萌蘭好奇心重,趴在窗口偷偷往外看,「九千歲當真跟傳聞中一樣,臉上戴著面具,出行的時候比皇子還要威風。」
冰蘭剝了個石榴遞給舜音,「你又不是不知道九千歲的身世,他不戴著面具,難道要露出面容來嚇哭小孩兒嗎?」
舜音剝了一粒石榴放進嘴裡,輕輕吮吸了一下酸甜的汁液。
墨醉白是墨家二公子,本來前程一片坦蕩,只可惜兩年前遇上一場大火,不但毀了容,還傷了子孫根,雖然救回了性命,卻前程盡毀。
幸得陛下垂憐,讓他進宮做了宦官,自此扶搖直上,成為了今日的九千歲。
舜音上輩子跟他算得上熟悉。
她被軟禁在宮裡做人質的那段日子,過得很孤獨。
大鄴雖然沒有虐待她,還好吃好喝的供著她,可她住的宮殿里空蕩蕩的,除了來送吃食的小太監之外,連個能說話的人都沒有。
她心裡也空蕩蕩的。
那個時候長孫家的人都被處死了,剩下的親人,她早已認清了他們的真面目,不再把他們當作親人,舉目無親,她心裡連個可以惦記的人都沒有。
世上也再沒有惦記她的人。
她像一縷幽魂一樣,飄蕩在那處寂靜的宮殿中,閑著沒事的時候就常常一個人喝悶酒。
墨醉白不知為何也有些寂寥。
有一次,夜裡舜音孤身一人坐在宮殿的門檻上對著月亮喝酒,墨醉白從門前路過,他那天心情似乎不好,跟她討了一杯酒。
後來,她和墨醉白莫名其妙成了酒友。
深宮裡兩個孤獨寂寞的人,經常坐在一起喝酒,偶爾半醉半醒的時候也能說上兩句真心話。
那是舜音在那段日子裡唯一的慰藉。
她在墨醉白面前總是很放鬆,沒有顧及,想說什麼說什麼,喝到興之所至時,還會站起來光著腳在月光下跳舞。

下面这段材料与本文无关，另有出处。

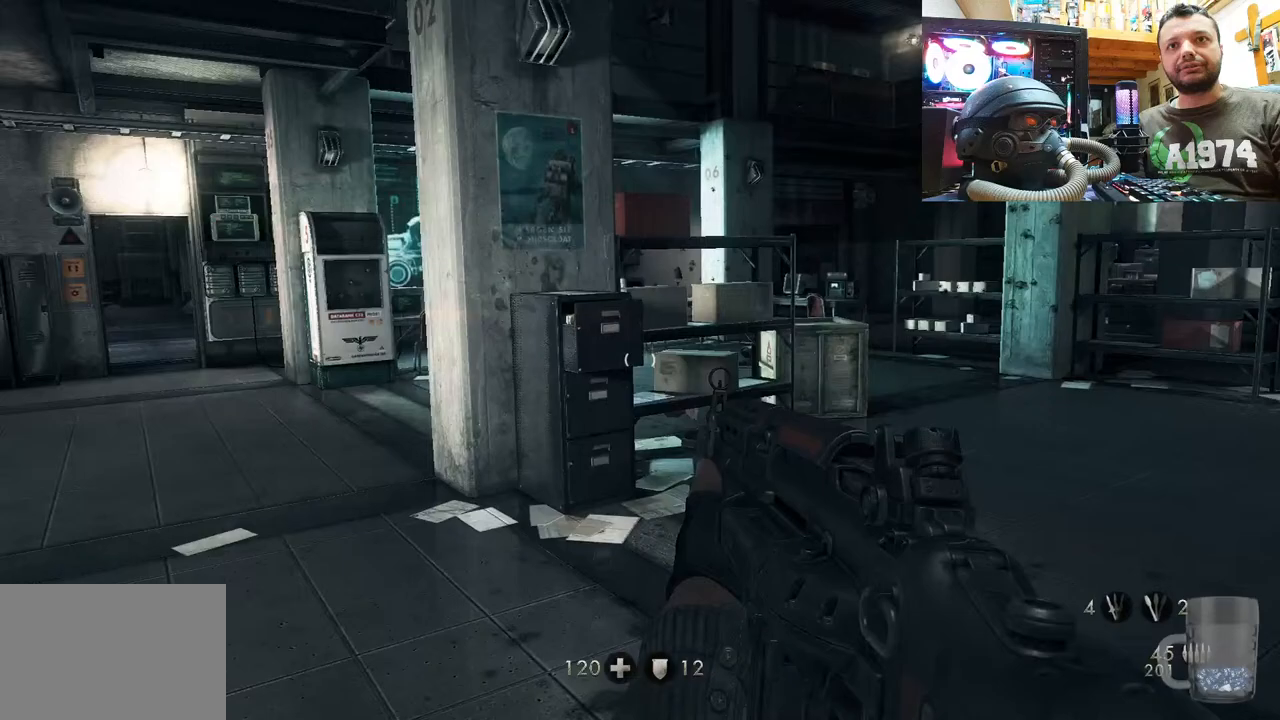
{"buttons": [], "left_stick": "up", "right_stick": "up-left", "events": [[100, "right_stick", "up"], [267, "right_stick", "up-left"]]}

上輩子她一直活得拘束,知道真相后想要放縱而活,卻已經被關在了深宮中,再無自由,只有跟墨醉白喝酒的時候,她才能忘掉煩惱和過往,享受自由暢快的時光。
馬車滾滾向前,思緒也逐漸飄遠。
回到長孫府,舜音在門口遇到了剛回來的曲氏和瑤芸。
舜音沒料到會這麼快遇到她們母女二人,還沒有做好心理準備,怒火翻湧,直衝腦頂,被激紅了眼睛。

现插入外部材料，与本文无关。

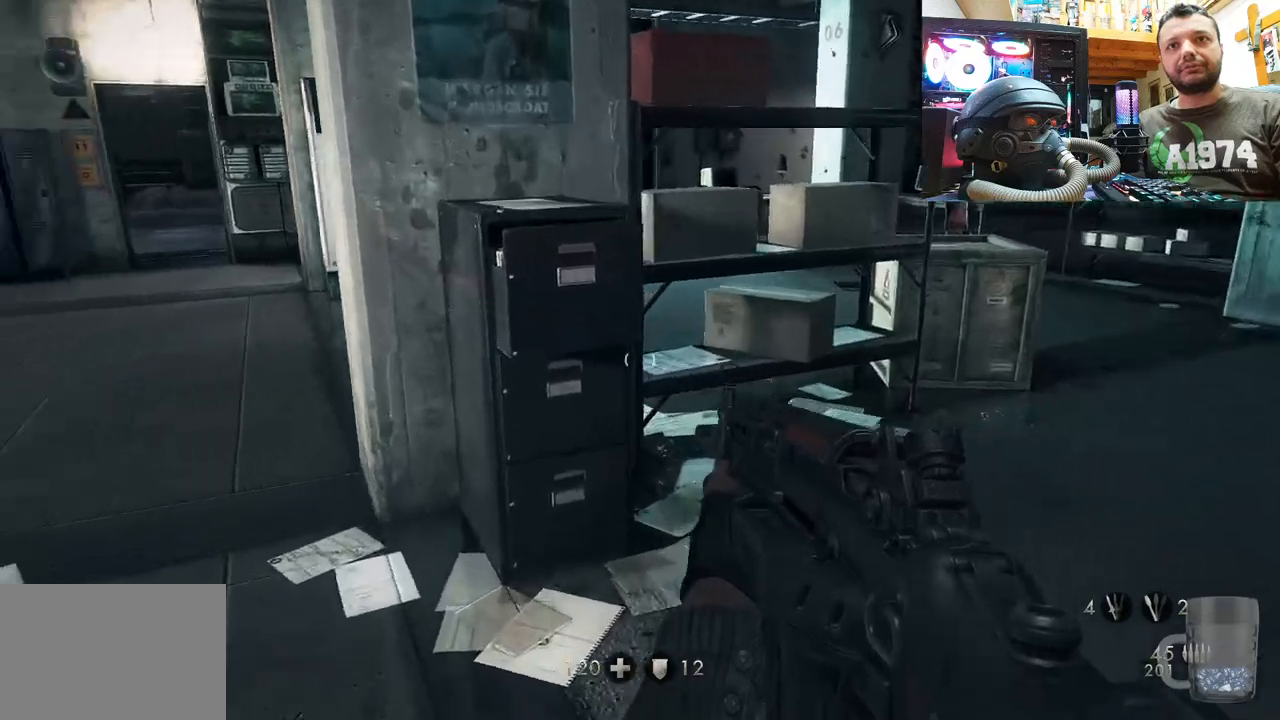
{"buttons": [], "left_stick": "right", "right_stick": "up-left", "events": [[117, "right_stick", "center"], [217, "right_stick", "up-left"], [283, "left_stick", "center"], [500, "left_stick", "right"]]}
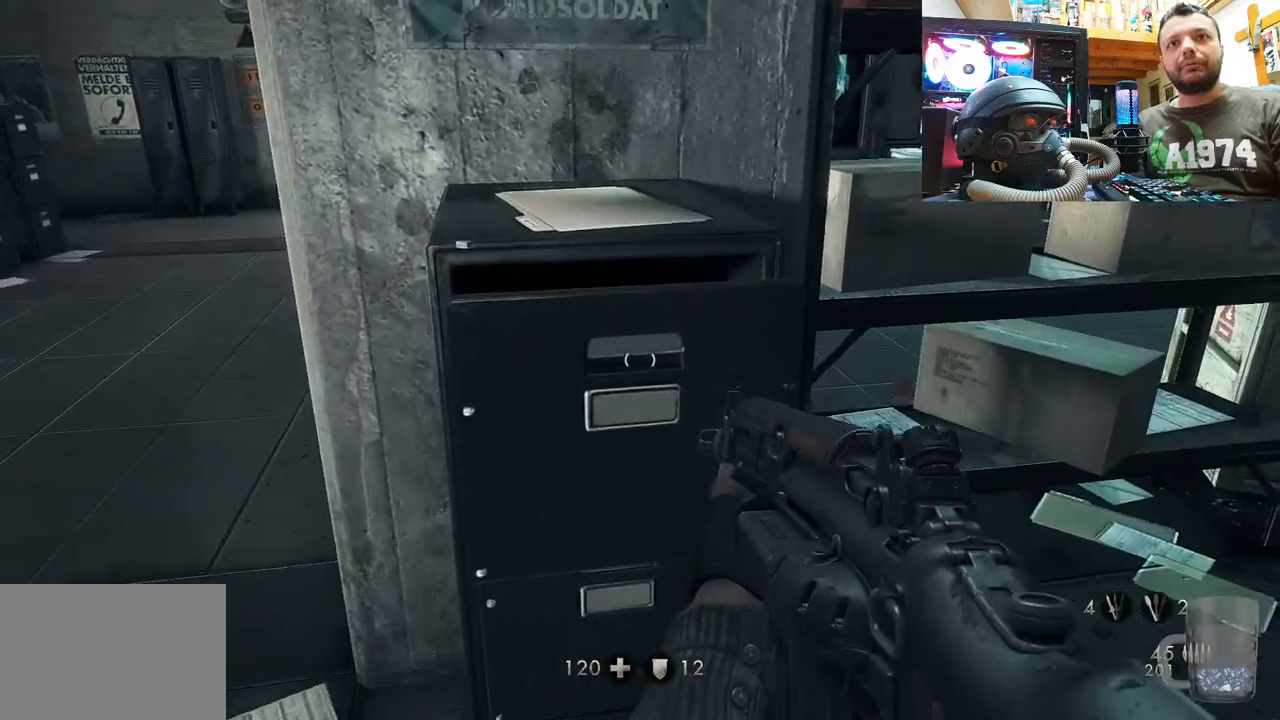
{"buttons": [], "left_stick": "up-right", "right_stick": "right", "events": [[133, "right_stick", "left"], [233, "left_stick", "up-right"], [333, "right_stick", "center"], [467, "right_stick", "right"]]}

曲氏走過來,聲音關切,「舜娘,你的眼睛怎麼紅紅的,可是哭過了?哎,早知道我就陪你過去給姐姐上香了。」
舜音不願看她那張虛偽至極的臉,扭過頭去,努力將眼中的恨意忍回去。
瑤芸走過來親親熱熱的挽著曲氏的胳膊,說話的時候輕聲細語,卻句句都帶著刺,「娘,今天是秦國公夫人的生辰,她既然送了請柬過來,我們哪能不去?再說了,妹妹哭也是應該的,畢竟她的親生母親是為了生她而死,她心中難免愧疚,多哭哭也能好受些。」
舜音拳頭收緊,冷冷看了瑤芸一眼。
從小到大這樣的話她聽了太多次,他們一直用這個理由讓她愧疚自責。
以前她每次聽都覺得無地自容,甚至覺得自己是個罪人,在府里抬不起頭來。
如今聽來卻只覺得諷刺,他們這些害了她母親的元兇,憑什麼在她面前如此肆無忌憚?
這裡是她的家,她才是應該理直氣壯的那一個。
「舜娘,今日是你的生辰,雖然你從來都不慶祝,但我已經讓人給你煮了碗面長壽麵,你回去後記得要吃,另外……」曲氏頓了頓,一臉為難地看著舜音,「你也知道,今日是姐姐的忌日,你父親心情不好,他可能不想看見你,你記得不要過去打擾他,吃完面就在屋裡好好歇息,盡量少出來。」
舜音垂了垂眸,心中一片冰冷。
每年的這一天,鄭恆庸都說他心情不好,不想見到舜音。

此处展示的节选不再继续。